As I hope I need not say, I think this would be a repugnant and condescending way to think about social policy even if it were true. I’m reminded of a an article by Ron Bailey, which concluded that conservative intellectuals tend to be hostile to evolution not so much because they’re convinced that it’s false, but because they fear the hoi polloi will run amok without the guiding myth of special creation. On this, Bailey quotes Irving Kristol:
There are different kinds of truths for different kinds of people….There are truths appropriate for children; truths that are appropriate for students; truths that are appropriate for educated adults; and truths that are appropriate for highly educated adults, and the notion that there should be one set of truths available to everyone is a modern democratic fallacy. It doesn’t work.

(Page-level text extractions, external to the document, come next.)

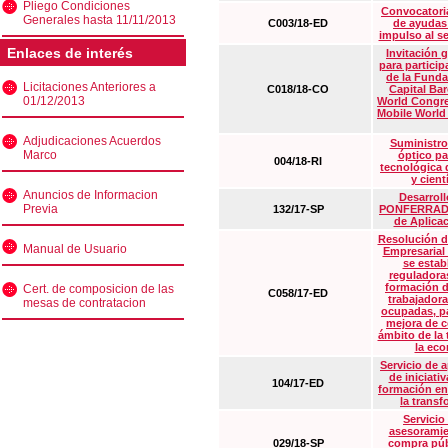
Pliego Condiciones
Convocatoria
Generales hasta 11/11/2013
C003/18-ED
de ayudas
impulso al s
Enlaces de interés
Invitación 
para particip
de la Funda
Licitaciones Anteriores a
C018/18-CO
Capital Ba
01/12/2013
World Congre
Mobile World
Adjudicaciones Acuerdos
Suministro
Marco
óptico pa
004/18-RI
tecnológica 
y cient
Anuncios de Informacion
Desarrollo
Previa
132/17-SP
PONFERRADA 
de Aplica
Resolución d
Manual de Usuario
Empresarial
se estab
reguladora
formación d
Cert. de composicion de las
C058/17-ED
trabajadora
mesas de contratacion
ocupadas, pa
mejora de c
ámbito de la
la eco
Servicio de 
de iniciati
104/17-ED
formación en
la transf
Servicio
asesoramie
029/18-SP
compra púb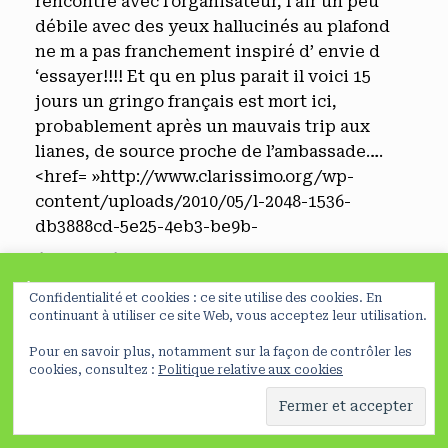
rencontre avec l’organisateur, l air un peu
débile avec des yeux hallucinés au plafond
ne m a pas franchement inspiré d’ envie d
‘essayer!!!! Et qu en plus parait il voici 15
jours un gringo français est mort ici,
probablement après un mauvais trip aux
lianes, de source proche de l’ambassade….
<href= »http://www.clarissimo.org/wp-
content/uploads/2010/05/l-2048-1536-
db3888cd-5e25-4eb3-be9b-
607ab3726af21.jpeg »>
À lire avant de poursuivre
Confidentialité et cookies : ce site utilise des cookies. En
En poursuivant votre navigation sur ce site, vous acceptez
continuant à utiliser ce site Web, vous acceptez leur utilisation.
l’utilisation de cookies nécessaires à la réalisation de
Pour en savoir plus, notamment sur la façon de contrôler les
statistiques et d’études d’usage
Préferences
NO
cookies, consultez :
Politique relative aux cookies
En savoir plus
OK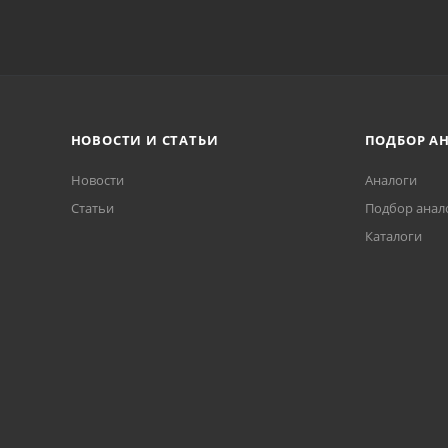
НОВОСТИ И СТАТЬИ
ПОДБОР А
Новости
Аналоги
Статьи
Подбор анал
Каталоги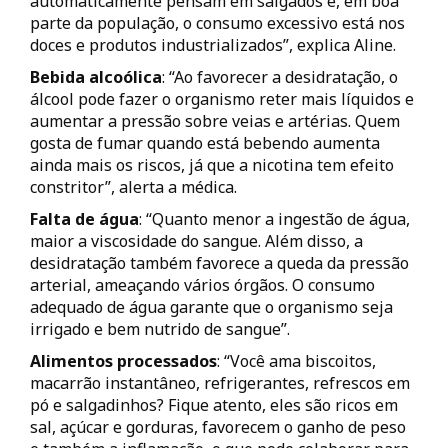
automaticamente pensam em salgados e, em boa
parte da população, o consumo excessivo está nos
doces e produtos industrializados”, explica Aline.
Bebida alcoólica
: “Ao favorecer a desidratação, o
álcool pode fazer o organismo reter mais líquidos e
aumentar a pressão sobre veias e artérias. Quem
gosta de fumar quando está bebendo aumenta
ainda mais os riscos, já que a nicotina tem efeito
constritor”, alerta a médica.
Falta de água
: “Quanto menor a ingestão de água,
maior a viscosidade do sangue. Além disso, a
desidratação também favorece a queda da pressão
arterial, ameaçando vários órgãos. O consumo
adequado de água garante que o organismo seja
irrigado e bem nutrido de sangue”.
Alimentos processados
: “Você ama biscoitos,
macarrão instantâneo, refrigerantes, refrescos em
pó e salgadinhos? Fique atento, eles são ricos em
sal, açúcar e gorduras, favorecem o ganho de peso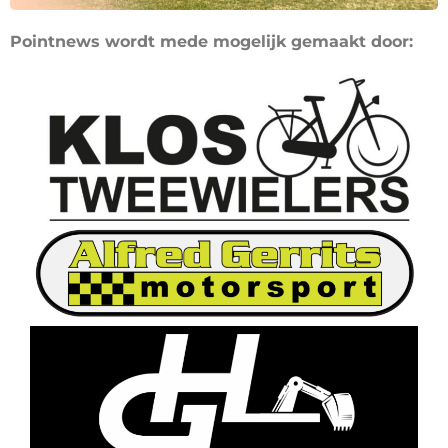
Pointnews wordt mede mogelijk gemaakt door: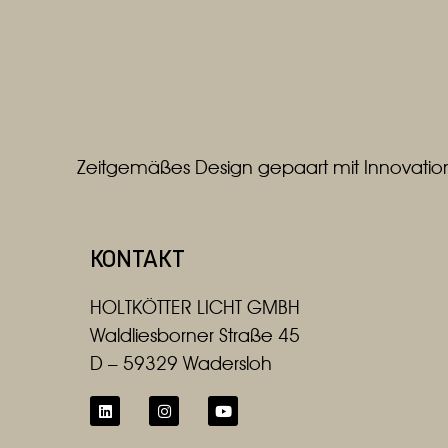
SILBERMATT
WEISS
WEISS / ALUMINIUM MATT
Zeitgemäßes Design gepaart mit Innovation
KONTAKT
HOLTKÖTTER LICHT GMBH
Waldliesborner Straße 45
D – 59329 Wadersloh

Still, even if we were to grant that there’s something to this notion, opposing gay marriage would really only make sense if the battle could be won decisively. Of course, it won’t be: Unless they are willing to reverse the trend of diminishing stigma around homosexuality, the demand for equality will persist and grow louder. The longer we contest marriage, the more the contestability of marriage is affirmed. Seems like by their own logic—if this is their own logic—they should surrender quickly, brush the whole thing under the rug, deny that this was anything like as significant a change as they once claimed, and encourage gay couples to start adopting or inseminating post haste.
5 responses so far ↓
1 HarmoniousJosh // Aug 1, 2006 at 9:00 am
So, basically, she’s cool with her daughter marrying some guy who’d rather be having sex with dudes.
Got it.
2 Paul Coulam // Aug 2, 2006 at 10:05 am
A superb analysis Julian – meaning that I agree with every word of it. This does seem to explain why conservative opponents of gay marriage offer such seemingly poor and contradictory arguments.
3 Karen // Aug 3, 2006 at 1:36 pm
Excellent. This also explains why social conservatives so often cling to prescriptive traditional gender roles in theory while largely abandoning them in practice. Someone needs to make sure Joe Sixpack wears a clean shirt and goes to work everyday and he’s obviously incompetent to do that, so marry him off to a women who’s entire purpose in life is to spoil his fun. Well, they wouldn’t say it quite that bluntly, but that does seem to be the point.
4 Steve Sailer // Aug 21, 2006 at 4:47 am
Back in the early 1960s, all the smart people knew that paying a decent level of welfare to single mothers wasn’t going to cause any social problems. Now, all the smart people know that changing the fundamental definition of marriage won’t cause any social problems.
215 years ago, Burke pointed out that prudence is a good thing in public policy. We don’t fully know how the world works, so we shouldn’t act like we do.
Especially when political correctness overwhelms frank discussion of the possible consequences of gay marriage.
5 chasity samatha // Sep 10, 2006 at 12:30 pm
about 15 years ago there was a gay lounge in downtown st. joseph, mo. owned and operated by an older lady. she ran the bar about the way most gay bars operate except she had an ulterior mootive. this lady wanted to reform as many gays as possible without them even knowing it. she was very good at this and never let it be known to anyone. she would not talk about it at at all but just had a way about her and many gays turned straight very soon.